I shake my head. "It just doesn't end." Donna nods, and because she completely understands, I find myself talking. And talking. And when I have spilled all my secrets, I take a deep breath and realize that I have been talking for an hour straight. "Oh my God," I say. "I can't believe I've wasted so much of your time."

"It wasn't a waste," Donna replies. "And besides, my shift ended a half hour ago."

My cheeks flame. "You ought to go. I'm sure you have somewhere else you'd much rather be."

But instead of leaving, Donna folds me into her ample arms. "Honey," she says, "don't we all?"

The door to the ambulatory operating suite yawns open into a small room packed with gleaming silver instruments—a mouth gilded with braces. The doctors and nurses she has met are masked and gowned, only recognizable by their eyes. Anna tugs at me until I kneel down beside her. "What if I changed my mind?" she says.

I put my hands on her shoulders. "You don't have to do this if you don't want to, but I know that Kate is counting on you. And Daddy and me."

She nods once, then slips her hand into mine. "Don't let go," she tells me.

A nurse shepherds her in the right direction, onto the table. "Wait'll you see what we've got for you, Anna." She draws a heated blanket over her.

The anesthesiologist wipes a red-tinged gauze pad around an oxygen mask. "Have you ever gone to sleep in a strawberry field?" They work their way down Anna's body, applying gelled pads that will be hooked to monitors to track her heart and her breathing.

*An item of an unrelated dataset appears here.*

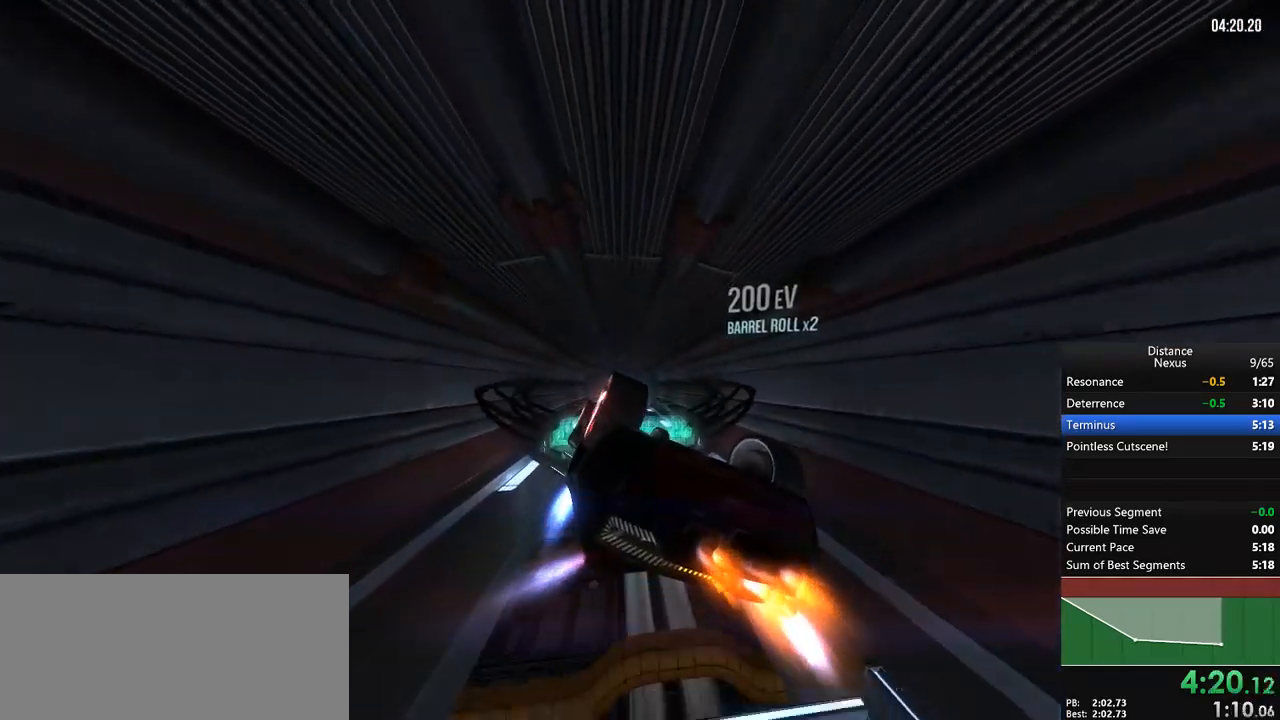
{"dt_ms": 500, "buttons": ["R1"], "left_stick": "center", "right_stick": "left", "events": [[33, "right_stick", "left"], [67, "L1", "up"]]}
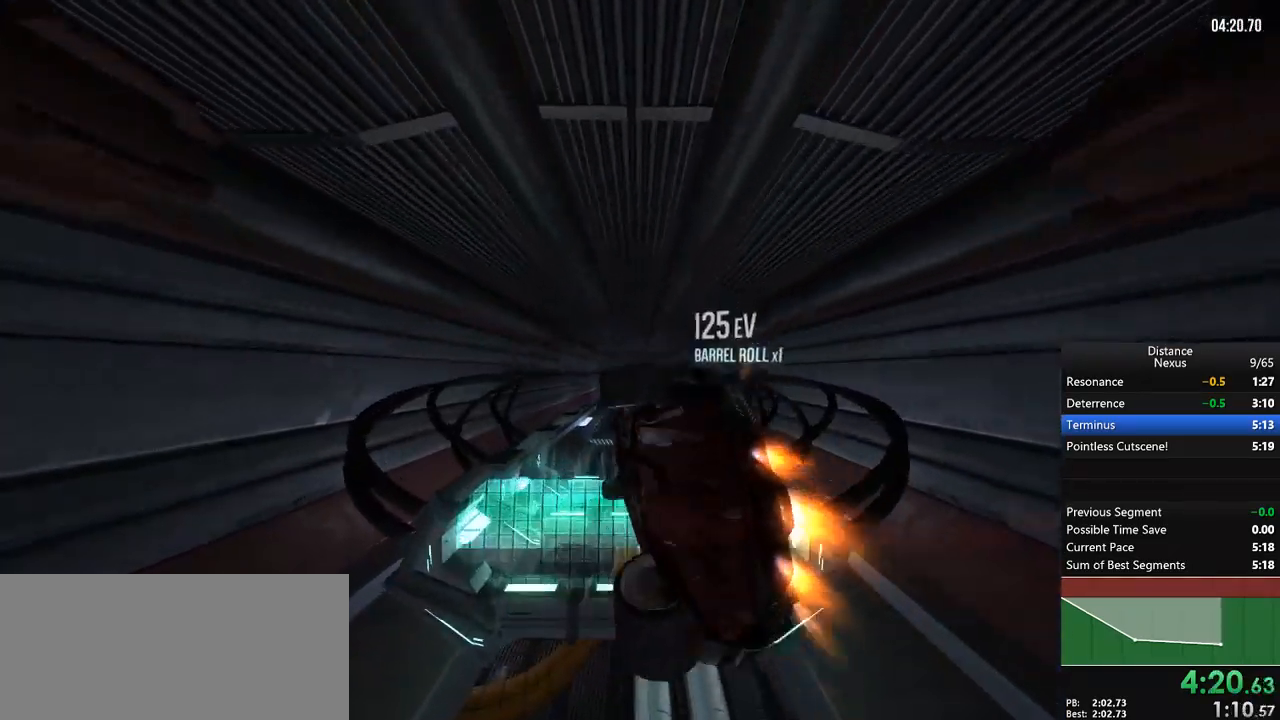
{"dt_ms": 1000, "buttons": ["L1", "R1"], "left_stick": "center", "right_stick": "center", "events": [[133, "right_stick", "up-left"], [233, "right_stick", "left"], [733, "right_stick", "right"], [767, "L1", "down"], [983, "right_stick", "center"]]}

They administer to her while she's lying on her back, although I know they will flip her over to draw marrow from her hipbones.

The anesthesiologist shows Anna the accordion mechanism on his equipment. "Can you blow up that balloon?" he asks, and places the mask over Anna's face.

All this time, she doesn't let go of my hand. Finally, her grip slackens. She fights at the last minute, her body already asleep but straining forward at the shoulders. One nurse holds Anna down; the other restrains me. "It's just the way the medicine affects the body," she explains. "You can give her a kiss now."

So I do, through my mask. I whisper a thank-you, too. I walk out of the swinging door and peel off my paper hat and booties. I watch through the postage-stamp window as Anna is rolled to her side and an impossibly long needle is lifted from a sterile tray. Then I go upstairs to wait with Kate.

Brian sticks his head into Kate's room. "Sara," he says, exhausted, "Anna's asking for you."

But I cannot be in two places at one time. I hold the pink erne-sis basin up to Kate's mouth as she vomits again. Beside me, Donna helps lower Kate back onto her pillow. "I'm a little busy right now," I say.

"Anna's asking for you," Brian repeats, that's all. Donna looks from him to me. "We'll be fine till you get back," she promises, and after a moment, I nod.

Anna is on the pediatric floor, one that doesn't have the hermetically sealed rooms necessary for protective isolation. I hear her crying before I even enter the room. "Mommy," she sobs. "It hurts." I sit down on the side of the bed and fold her into my arms. "I know, sweetie."

"Can you stay here?"

I shake my head. "Kate's sick. I'm going to have to go back."

Anna pulls away. "But I'm in the hospital," she says. "I'm in the hospital!"

Over her head, I glance at Brian. "What are they giving her for pain?"

"Very little. The nurse said they don't like to overmedicate kids."

"That's ridiculous." When I stand, Anna whimpers and grabs for me. "Be right back, honey."

I accost the first nurse I can find. Unlike the staff in oncology, these RNs are unfamiliar. "She was given Tylenol an hour ago," the woman explains. "I know she's a little uncomfortable—"

"Roxicet. Tylenol with codeine. Naproxen. And if it's not on the doctor's orders call and ask whether it can be put on there."

The nurse bristles. "With all due respect, Mrs. Fitzgerald, I do this every day, and—"

"So do I ."

When I go back to Anna's room, I am carrying a pediatric dose of Roxicet, which will either relieve her aches or knock her out so that she no longer feels them. I walk in to find Brian's big hands fumbling a Lilliputian clasp on the back of a necklace, as he hangs a locket around Anna's neck. "I thought you deserved your own gift, since you were giving one to your sister," he says.